1. Execute operation via MCP server → capture result
2. Execute same operation via native SDK/CLI → capture result
3. Compare within tolerance → PASS/WARNING/FAIL
4. Log both results + comparison to evidence directory

Status Classification

StatusCriteriaAction
PASSED≥99.5% accuracy AND ≤30s executionProceed with confidence
WARNING95–99.4% accuracy OR performance concernInvestigate before proceeding
FAILEDBelow 95% accuracy OR above 60s executionBlock automated actions, investigate
ERRORValidation framework failureFix infrastructure before proceeding

Consequences

Positive

  • Agents can make data-driven decisions with quantified confidence
  • Cross-validation catches API changes, permission issues, and data staleness early
  • Evidence trail supports compliance requirements (SOC2, PCI-DSS, HIPAA)
  • Performance target (≤30s) ensures validation doesn't bottleneck operations

Negative

  • Doubles API calls (MCP + native validation)
  • Adds ~30s to operations that include validation
  • Requires maintaining both MCP and native SDK code paths

Compliance Mapping

FrameworkRelevant ControlHow This ADR Supports
SOC2CC7.2 — MonitoringCross-validation provides continuous data accuracy monitoring
PCI-DSS10.5 — Audit trailsAll validation results logged with timestamps
HIPAA§164.312(b) — Audit controlsEvidence directory maintains validation history

Alternatives Considered

Option A: Trust MCP without validation

  • Rejected: No mechanism to detect silent failures or data drift

Option B: Validate only on first use, cache thereafter

  • Rejected: AWS data changes continuously; cached validation becomes stale

Option C: Sample-based validation (validate 10% of operations)
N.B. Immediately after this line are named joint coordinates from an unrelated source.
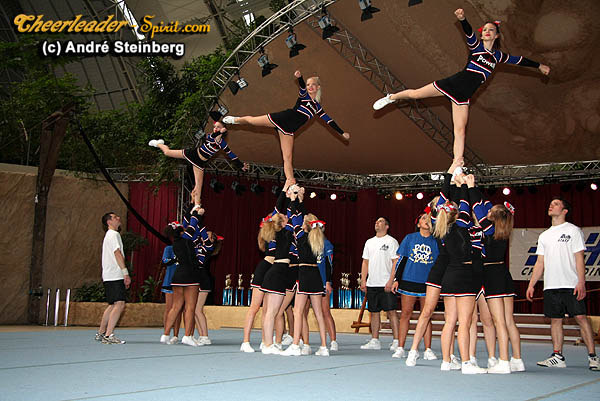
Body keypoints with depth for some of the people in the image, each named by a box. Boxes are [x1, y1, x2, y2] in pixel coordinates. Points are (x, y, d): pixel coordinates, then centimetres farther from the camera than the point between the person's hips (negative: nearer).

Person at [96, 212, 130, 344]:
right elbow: (117, 253, -17)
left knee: (113, 305, 15)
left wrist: (123, 275, 22)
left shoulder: (109, 235, 25)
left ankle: (101, 333, 20)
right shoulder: (114, 234, -7)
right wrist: (125, 272, -21)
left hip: (109, 276, 10)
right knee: (120, 304, -15)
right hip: (115, 276, -10)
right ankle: (108, 335, -18)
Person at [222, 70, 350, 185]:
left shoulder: (317, 107, 14)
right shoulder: (304, 95, 3)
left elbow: (329, 121, 17)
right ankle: (235, 120, 40)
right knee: (250, 120, 8)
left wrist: (342, 133, 14)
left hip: (289, 130, 2)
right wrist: (299, 77, -44)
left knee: (287, 158, -6)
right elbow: (302, 86, -20)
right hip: (283, 117, -2)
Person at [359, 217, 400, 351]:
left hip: (386, 284, -6)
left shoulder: (391, 241, -2)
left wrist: (390, 281, -16)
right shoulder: (369, 242, 16)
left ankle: (396, 341, -4)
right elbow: (365, 262, 18)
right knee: (374, 312, 8)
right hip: (372, 284, 6)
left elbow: (396, 262, -8)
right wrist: (363, 280, 9)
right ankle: (374, 341, 14)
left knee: (391, 311, -7)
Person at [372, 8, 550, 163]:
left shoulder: (498, 56, 13)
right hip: (453, 83, -3)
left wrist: (539, 66, 33)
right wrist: (462, 19, -38)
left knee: (460, 130, -3)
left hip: (464, 95, 3)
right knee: (415, 94, -2)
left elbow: (519, 60, 25)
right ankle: (392, 98, 28)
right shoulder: (476, 46, 1)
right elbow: (469, 32, -18)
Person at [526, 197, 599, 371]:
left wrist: (581, 282, -14)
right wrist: (531, 284, 11)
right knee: (555, 319, 5)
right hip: (550, 285, 5)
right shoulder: (544, 236, 18)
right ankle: (557, 357, 9)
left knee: (581, 317, -8)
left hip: (571, 285, -5)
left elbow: (579, 258, -4)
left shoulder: (573, 230, 3)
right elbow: (540, 262, 18)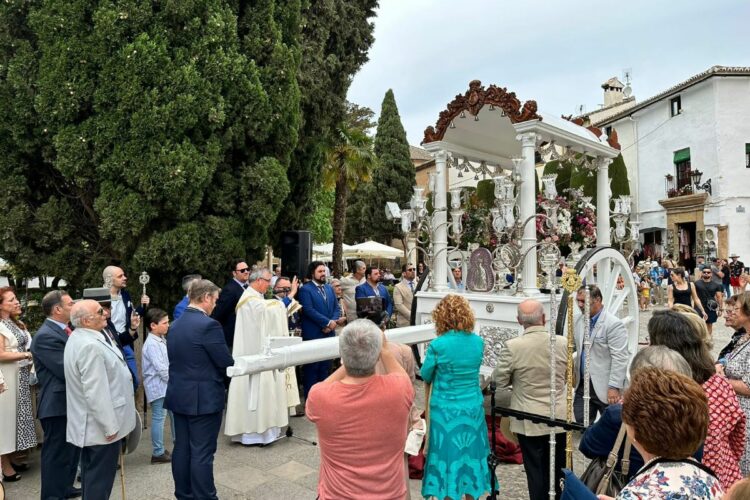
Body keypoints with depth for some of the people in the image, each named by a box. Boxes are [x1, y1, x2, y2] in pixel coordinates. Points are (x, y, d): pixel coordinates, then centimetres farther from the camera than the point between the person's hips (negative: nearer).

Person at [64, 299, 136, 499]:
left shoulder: (79, 338, 8)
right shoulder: (90, 346, -26)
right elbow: (96, 392, -27)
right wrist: (110, 426, -21)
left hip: (91, 423, 10)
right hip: (100, 424, -10)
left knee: (92, 474, 21)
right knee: (100, 478, 2)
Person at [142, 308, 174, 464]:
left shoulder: (162, 339, 10)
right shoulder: (152, 344, -19)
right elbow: (161, 368, -22)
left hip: (167, 385, 9)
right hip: (158, 386, -9)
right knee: (159, 418, -1)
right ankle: (158, 453, 10)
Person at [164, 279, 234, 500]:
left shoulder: (176, 324, 7)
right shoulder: (209, 325, -20)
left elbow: (179, 358, 13)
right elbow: (226, 362, -17)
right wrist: (218, 369, 6)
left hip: (179, 395, 8)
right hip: (204, 398, -8)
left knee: (182, 448, 16)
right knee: (202, 453, 1)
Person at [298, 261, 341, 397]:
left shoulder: (329, 288, 15)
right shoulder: (305, 289, -7)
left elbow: (337, 308, 11)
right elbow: (309, 310, -16)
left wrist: (333, 322, -8)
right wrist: (328, 322, -15)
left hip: (329, 334, 6)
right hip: (313, 335, -6)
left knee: (325, 367, 12)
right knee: (312, 368, 2)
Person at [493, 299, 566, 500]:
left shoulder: (513, 346, -18)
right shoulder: (562, 343, -9)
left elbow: (499, 380, -8)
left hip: (530, 421, -3)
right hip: (559, 418, 3)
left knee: (536, 470, 11)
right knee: (558, 469, 19)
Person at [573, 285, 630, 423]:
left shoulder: (614, 324, -14)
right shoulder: (579, 320, 6)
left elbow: (620, 359, -17)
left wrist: (614, 387, -19)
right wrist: (575, 374, 8)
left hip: (605, 388, -6)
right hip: (582, 385, 6)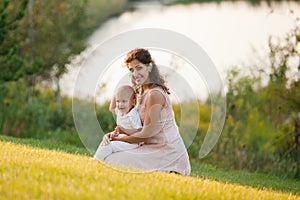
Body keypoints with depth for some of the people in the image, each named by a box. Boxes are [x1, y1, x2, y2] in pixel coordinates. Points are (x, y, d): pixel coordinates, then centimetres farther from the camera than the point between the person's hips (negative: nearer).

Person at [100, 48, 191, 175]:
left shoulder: (155, 94, -17)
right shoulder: (142, 92, 14)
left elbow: (146, 134, -16)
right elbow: (139, 128, 14)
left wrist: (116, 139, -6)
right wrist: (113, 135, -3)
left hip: (167, 153, -10)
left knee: (114, 161, -19)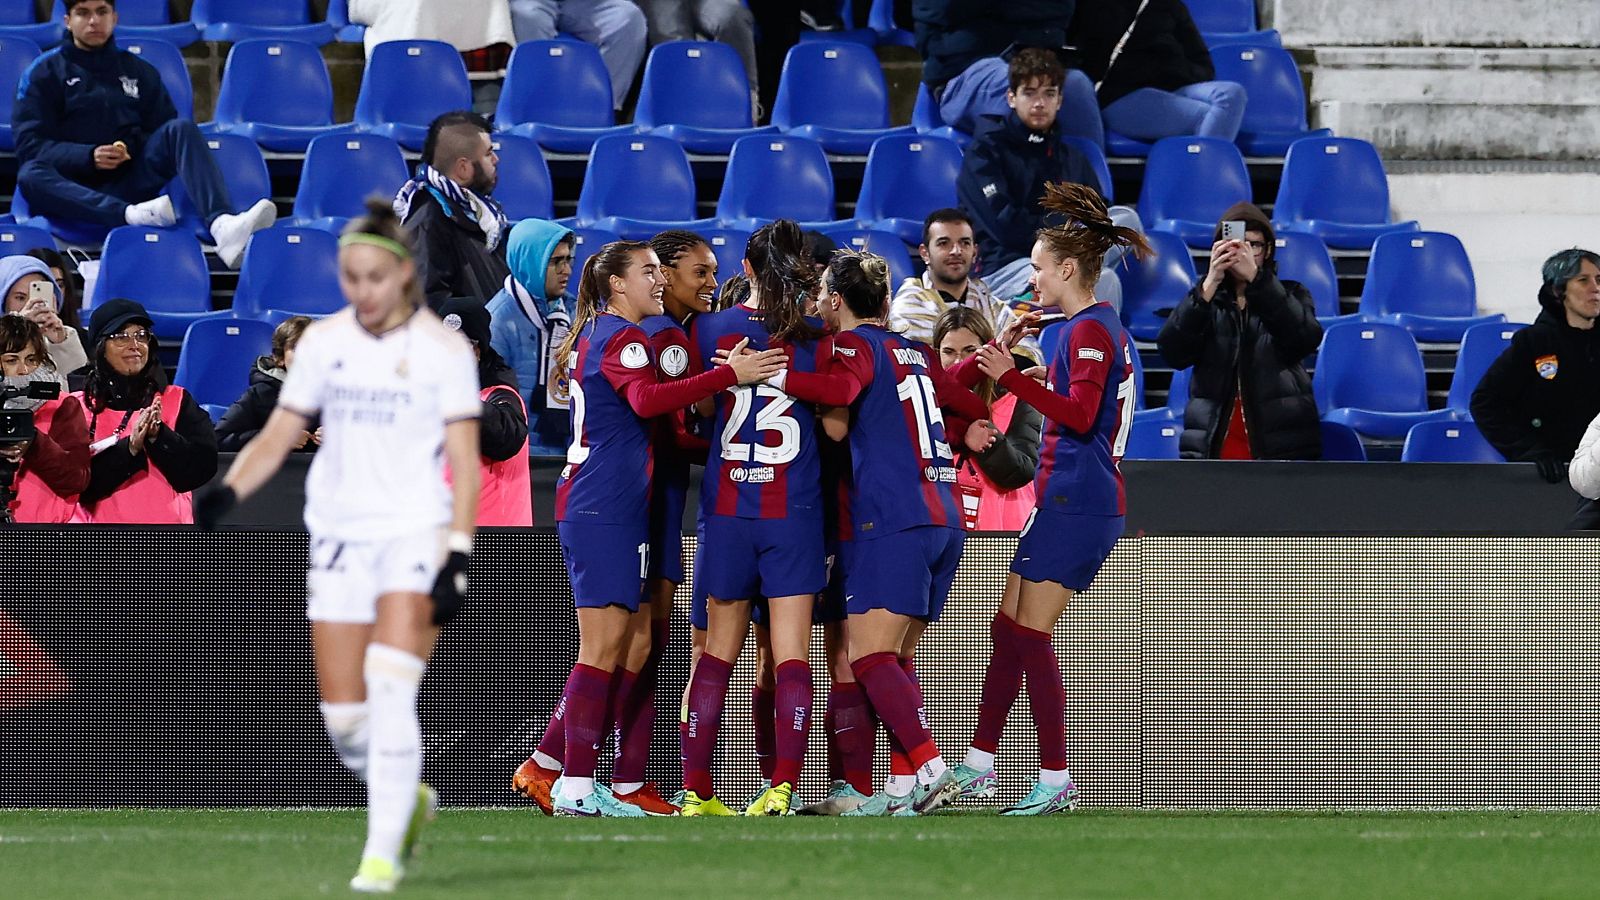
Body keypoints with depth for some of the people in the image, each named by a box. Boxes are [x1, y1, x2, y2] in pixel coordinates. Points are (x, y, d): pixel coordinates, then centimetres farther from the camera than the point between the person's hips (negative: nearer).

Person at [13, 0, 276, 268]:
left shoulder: (138, 71, 21)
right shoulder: (46, 72, 11)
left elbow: (166, 130, 15)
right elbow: (29, 146, 0)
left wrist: (134, 148, -8)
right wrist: (89, 157, -16)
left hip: (130, 181, 3)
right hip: (76, 191, -3)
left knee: (180, 129, -21)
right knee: (30, 176, -33)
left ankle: (221, 225, -44)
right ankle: (132, 215, -52)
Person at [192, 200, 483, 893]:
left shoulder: (444, 349, -2)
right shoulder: (322, 343, 7)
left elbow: (464, 463, -4)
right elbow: (278, 435, 9)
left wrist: (458, 558, -12)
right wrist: (229, 490, -10)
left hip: (415, 533, -4)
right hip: (338, 539, 4)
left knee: (391, 690, -19)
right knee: (343, 716, 1)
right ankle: (406, 799, 30)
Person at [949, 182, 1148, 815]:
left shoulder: (1088, 331, -13)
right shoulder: (1099, 326, 19)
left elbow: (1080, 416, -23)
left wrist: (1012, 377, -26)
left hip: (1074, 501, -10)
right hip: (1078, 498, 10)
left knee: (1027, 637, -8)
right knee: (1010, 629, 12)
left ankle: (1056, 781, -7)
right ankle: (979, 765, 17)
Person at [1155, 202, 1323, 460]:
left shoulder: (1289, 296, 10)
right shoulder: (1205, 300, 12)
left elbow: (1306, 339, -13)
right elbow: (1173, 351, -7)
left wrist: (1256, 278, -23)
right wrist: (1210, 284, -19)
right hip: (1211, 447, 1)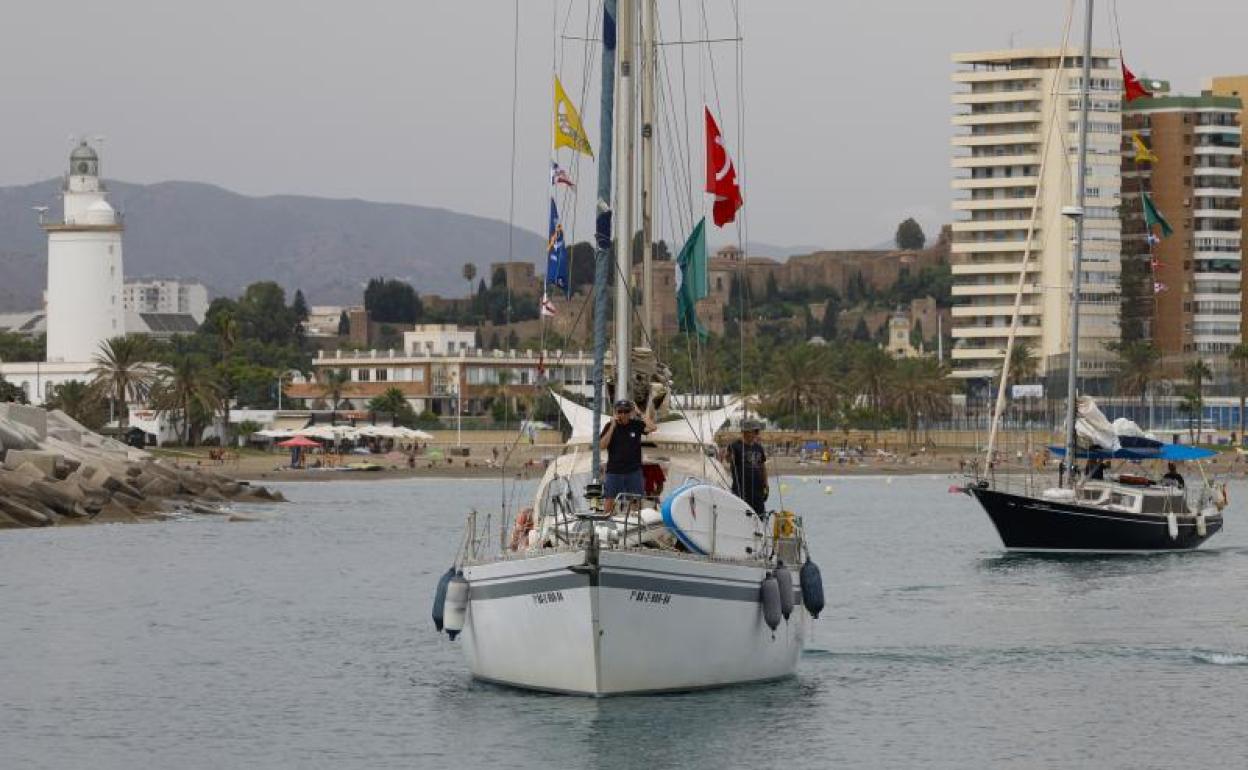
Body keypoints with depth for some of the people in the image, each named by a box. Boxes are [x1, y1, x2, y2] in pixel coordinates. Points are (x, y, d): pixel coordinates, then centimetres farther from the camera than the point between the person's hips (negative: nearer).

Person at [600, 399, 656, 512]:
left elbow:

  • Rejected: Insufficient coverage for enterprise compliance requirements

Implementation Notes

  • Validation runs as part of the operation pipeline, not as a separate step
  • Evidence is written to tmp/<project>/cross-validation/ per ADLC convention
  • Exit codes: 0=PASSED, 1=WARNING, 2=FAILED, 3=ERROR
  • Performance target applies to total validation cycle, not individual API calls

Origin: CloudOps-Runbooks MCP validation framework. Elevated to ADR because this methodology governs all MCP integrations across ADLC consumer projects.